Seek Tax Aid for Medical Dependent

Suppose you help support an elderly parent or another qualifying relative. Under the Tax Cuts and Jobs Act (TCJA), you cannot claim a dependency exemption deduction for a dependent relative for 2018-2025. But keep reading.

Pay your dependent qualifying relative’s medical expenses. You can add those expenses to your own medical expenses for the year. For 2020, you can write off as an itemized deduction medical expense to the extent they exceed 7.5% of your adjusted gross income (AGI).

Expenses paid for a dependent qualifying relative could put you over the 7.5%-of-AGI deduction threshold. You must pay over half of your qualifying relative’s support for the year for the relative to be classified for the year as your dependent for itemized medical expense deduction purposes.

Caution: To deduct a dependent qualifying relative’s medical expenses, you must make direct payments to medical service providers. Simply reimbursing your relative for expenses that he or she already paid will not get you any deduction.

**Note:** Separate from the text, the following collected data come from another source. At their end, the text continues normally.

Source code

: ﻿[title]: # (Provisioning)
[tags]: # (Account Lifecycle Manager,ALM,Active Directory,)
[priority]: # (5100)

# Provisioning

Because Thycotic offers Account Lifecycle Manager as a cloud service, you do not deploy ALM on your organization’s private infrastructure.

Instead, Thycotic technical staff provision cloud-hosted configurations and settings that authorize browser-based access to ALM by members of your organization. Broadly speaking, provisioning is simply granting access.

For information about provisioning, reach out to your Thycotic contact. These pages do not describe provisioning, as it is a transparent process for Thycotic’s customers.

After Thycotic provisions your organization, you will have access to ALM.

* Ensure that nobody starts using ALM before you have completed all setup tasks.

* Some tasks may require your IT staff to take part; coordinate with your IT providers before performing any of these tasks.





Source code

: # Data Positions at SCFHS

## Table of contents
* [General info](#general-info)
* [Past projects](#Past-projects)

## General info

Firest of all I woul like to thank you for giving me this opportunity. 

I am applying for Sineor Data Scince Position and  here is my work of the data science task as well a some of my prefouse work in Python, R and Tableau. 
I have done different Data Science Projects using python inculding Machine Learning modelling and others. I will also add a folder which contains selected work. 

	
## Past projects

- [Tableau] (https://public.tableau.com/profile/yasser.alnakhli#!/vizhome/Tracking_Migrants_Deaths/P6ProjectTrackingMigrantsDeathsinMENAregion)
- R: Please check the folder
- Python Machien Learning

Example: For 2020, Mom’s total support is $30,000. You give her $1,500 a month for rent, utilities, and groceries, for a total of $18,000 which exceeds 50% of her $30,000 of support. Mom has $2,000 in medical bills that she intends to pay out of her retirement savings.

Better idea: Pay the $2,000 for Mom. Make payment directly to the medical service providers. If necessary, you can reduce the amount you pay for Mom’s rent, utilities, and groceries for the rest of the year by $2,000. Or not, if you can spare the extra $2,000. Either way, you can add the $2,000 of medical bills paid for Mom to your own medical expenses for the purpose of clearing the 7.5%-of-AGI itemized medical expense deduction threshold on your 2020 Form 1040.

Tip: Mom cannot deduct medical expenses that you pay, but she probably claims the standard deduction instead of itemizing. If so, she would not be able to claim any medical expense write off anyway.